Descriptive statistics (means and standard deviations for continuous data, and counts and percentages for categorical data) were used to report key variables. Univariable and multivariable logistic regression analyses were used to establish a model for predicting the risk of KOA. All candidate variables were first evaluated via an unconditional univariable logistic regression analysis, and we then selected variables according to clinical value combined with statistical significance to conduct multivariable logistic regression analysis. In the multivariable logistic regression analysis, stepwise selection was combined with the Akaike information criterion (AIC) to determine the final model structure. The coefficients, odds ratios (ORs), and 95% CIs were estimated via 1000-replication bootstrapping to obtain stable and unbiased parameters.[44] We combined the estimates using Rubin's rules.[45]

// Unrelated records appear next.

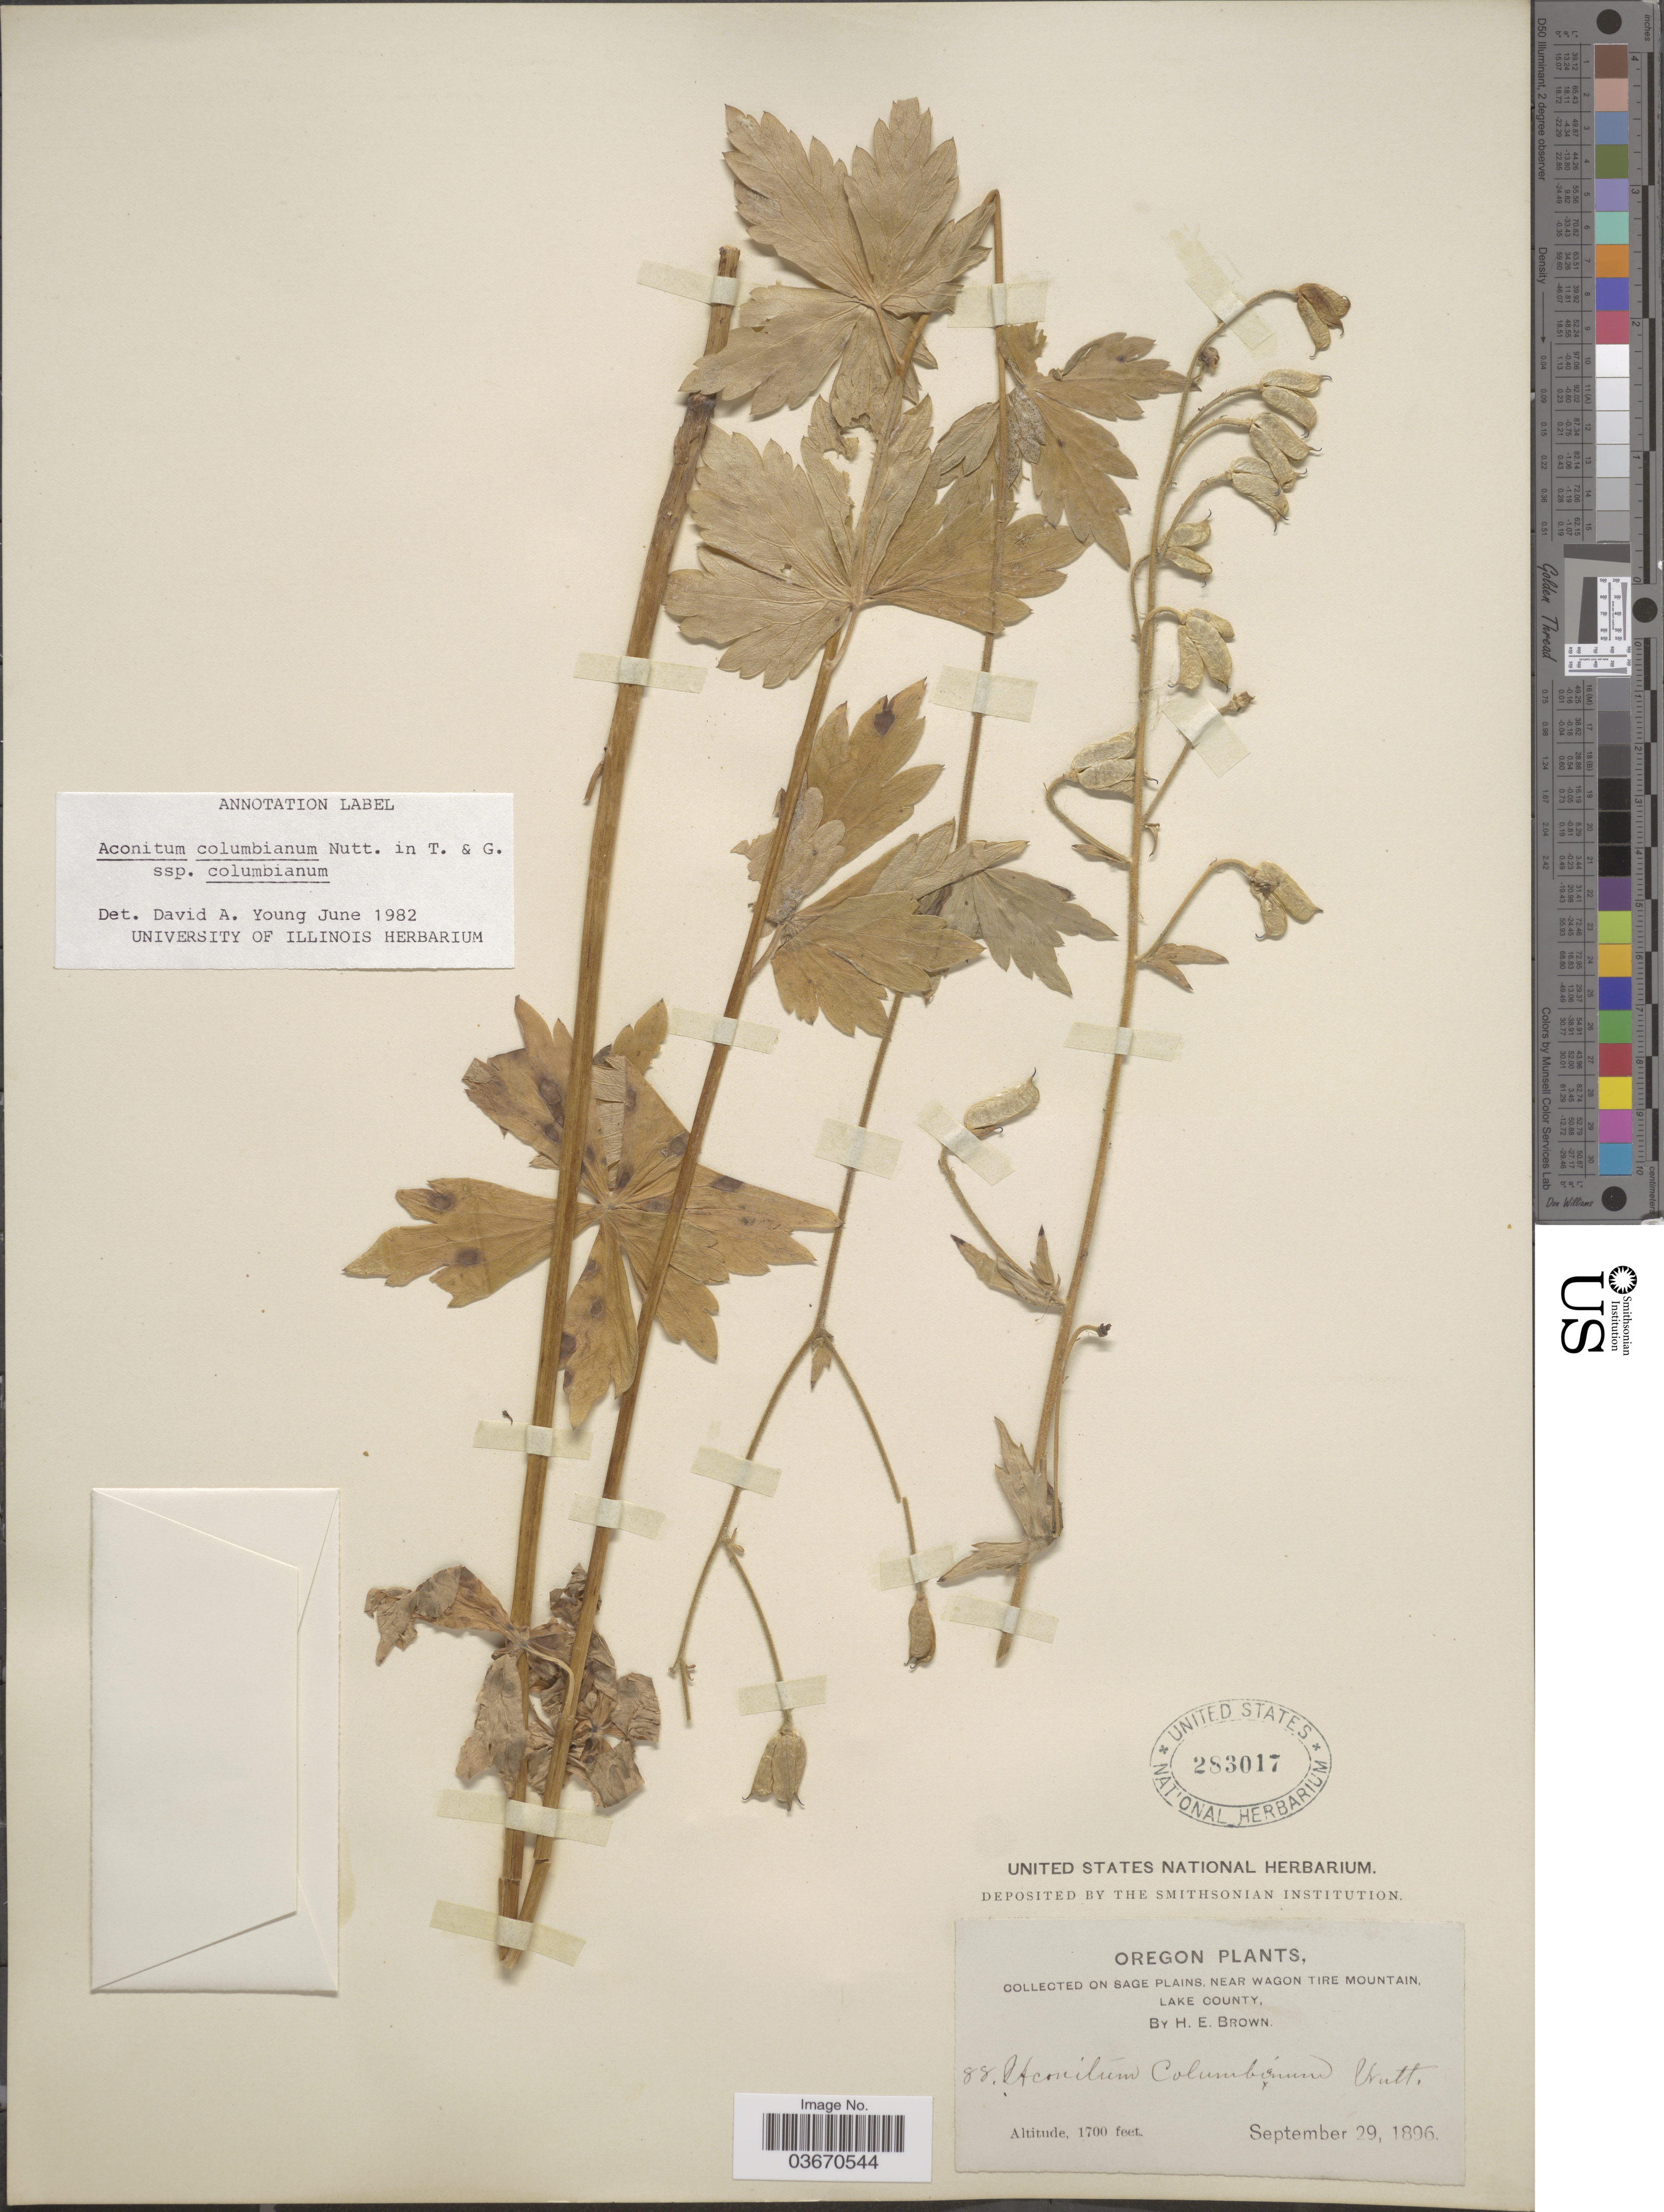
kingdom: Plantae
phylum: Tracheophyta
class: Magnoliopsida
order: Ranunculales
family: Ranunculaceae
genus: Aconitum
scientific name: Aconitum columbianum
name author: Nutt.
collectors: H. E. Brown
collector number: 88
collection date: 1896-09-29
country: United States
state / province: Oregon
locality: Sage Plains, near Wagon Tire Mountain, Lake County.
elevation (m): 518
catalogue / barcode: US 283017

Internal Validation. The multivariable models were internally validated using a bootstrap procedure (sampling with replacement for 1000 iterations) to assess bias-corrected estimates of predictive ability.

Model Performance. We assessed the predictive performance of the final model using calibration and discrimination measures. Discrimination refers to the ability to distinguish patients experiencing an event from those not experiencing the event and was quantified based on the area under the receiver operating characteristic curve (AUC) in this study. Calibration refers to how closely the predicted risk corresponds with the observed risk and was assessed visually using calibration plots.

Clinical Scoring Tool. We developed a points-based risk-scoring tool based on the final model for easy clinical use—a widely utilized method of clinical scoring.[23] This clinical risk prediction tool can be used to identify individuals who are at high risk of developing KOA during the following 4 years. Continuous factors were categorized based on the results of meta-analyses and clinical practice guidelines. Scores for categorical variables were determined by multiplying the β coefficients (log odds) in the multivariable logistic regression model by ten and rounding off decimal place. The total score was calculated by summing the scores of all variables. Sensitivity, specificity, and the AUC were calculated at different cut-off values, and the maximal Youden index was used to identify the optimal cut-off point.[46] The Youden index was calculated as follows: sensitivity + specificity − 1.

The present study was conducted in accordance with the Transparent Reporting of a Multivariable Prediction Model for Individual Prognosis or Diagnosis (TRIPOD) guidelines for model development and reporting. All analyses were performed using STATA version 15.1 (STATA Corporation, College Station, TX) and R version 3.6.3 (R Foundation for Statistical Computing, Vienna, Austria). All statistical tests were two-sided and P values of < 0.05 were considered statistically significant.

Ethics Statement

Given that the present study is a secondary analysis of publicly available CHARLS data, the Medical Ethics Board Committee of Peking University granted the study an exemption from review.